When calculating the insurance premiums, insurers use different factors to determine your risk levels and the likelihood of claims. These factors are then used to calculate the price of your insurance.

Insurance rating factors may be grouped into four:

  • Where you drive (address, location)
  • Car make and model, size, age, etc.
  • Demographic factors (credit score, age, gender, marital status)
  • Personal driving habits (driving experience and record, yearly mileage, etc.)

Typically, the less risky you appear to the insurer, the lower your insurance premiums will be.

6] Insurance Deductible

When you buy insurance, your insurer will ask you about the amount you can pay out of your pocket if you’re involved in an accident before the insurance company pays the rest. This is called insurance deductible.

For example, if you’re involved in an accident and file a claim of $1,500, the amount your insurer will pay depends on your insurance deductible. If your deductible is $500, you must pay the $500 deductible first before your insurer pays the remaining $1,000.

The minimum accepted insurance deductible is different from company to company. Also, when you agree to pay more insurance deductibles, you can lower your insurance premiums.

7] Car Insurance Riders or Add-Ons

After buying your car insurance, depending on your car and state, you may feel the need to have additional coverage on the policy or extend the policy cover. You can do these using insurance riders.

Insurance riders are also called add-on covers, which can be added to an existing policy by paying an extra premium depending on your needs.

Examples of insurance riders include personal accident cover, on-road assistance, NCB protection, gap insurance, etc.

So, before you buy your car insurance, check the riders that the insurance provider can give you on your car insurance.

8] No Claim Bonus or NCB

No Claim Bonus (or NCB) is a reward that an insurance company can give you for not raising any claim during a policy year. But you will only get the NCB on the net policy renewal as a discount on your premium.

Everyone wants to enjoy a discount when renewing their insurance and beginning with an NCB also shows that you’re a careful and less risk driver.

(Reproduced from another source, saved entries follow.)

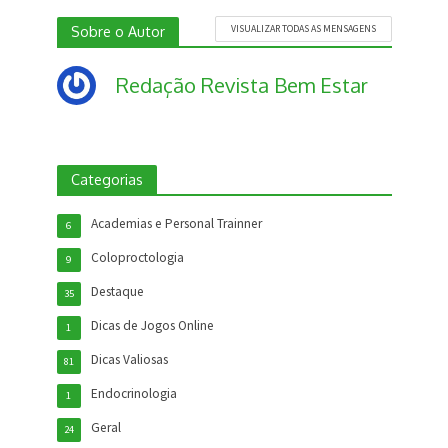
Sobre o Autor
VISUALIZAR TODAS AS MENSAGENS
Redação Revista Bem Estar
Categorias
Academias e Personal Trainner
6
Coloproctologia
9
Destaque
35
Dicas de Jogos Online
1
Dicas Valiosas
81
Endocrinologia
1
Geral
24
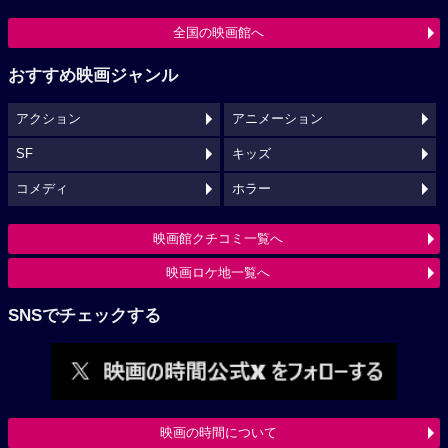
全国の映画館へ
おすすめ映画ジャンル
アクション
アニメーション
SF
キッズ
コメディ
ホラー
映画館クチコミ一覧へ
映画ロケ地一覧へ
SNSでチェックする
映画の時間について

Many insurers offer NCB only for new cars and state that used cars do not benefit because of the change in ownership.

You must consider the percentage of NCB you will get before buying a plan because it may help reduce the total renewed premium.

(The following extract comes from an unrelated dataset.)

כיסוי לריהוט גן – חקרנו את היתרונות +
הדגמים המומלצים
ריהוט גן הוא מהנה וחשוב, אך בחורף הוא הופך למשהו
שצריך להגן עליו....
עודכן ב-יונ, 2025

9] Insured Declared Value (IDV)

When you buy car insurance, the premium is calculated based on many factors, including car model, IDV, etc. In case of a total loss, you may want to claim a new car.

Insured Declared Value (IDV) is the car’s current market value calculated less than its depreciation amount.

This is why understanding your car’s IDV is important before buying insurance because it is important in deciding the compensation amount.

10] Brand Reputation

The insurer’s market image is an important factor to consider. By researching the brand reputation, you will get an idea of how reliable the insurance company is, including its claim process.

You can know how reliable the insurer is by looking at its track record and market rank. You’ll know when to avoid a car insurer that has a bad track record of claim settlement from their claim settlement ratio.

11] Network Garages

The main purpose of buying a car insurance policy is to protect you from any financial contingency in case of car damage or total loss. One of the best ways you can avoid such circumstances is through an all-around cashless service.

You will only get such a service from the car insurance company if your vehicle is repaired in their network garage.

This is why you need to look for a company with maximum network garages in their list and available in your area or location.

Final Thoughts

Most care insurance buyers make the mistake of not shopping around for the best policy premiums and benefits. Before you buy your car insurance, consider the factors we’ve listed here and compare them to your needs to help you make the best choice. With a little research and due diligence, you will get the best protection for your car within your budget.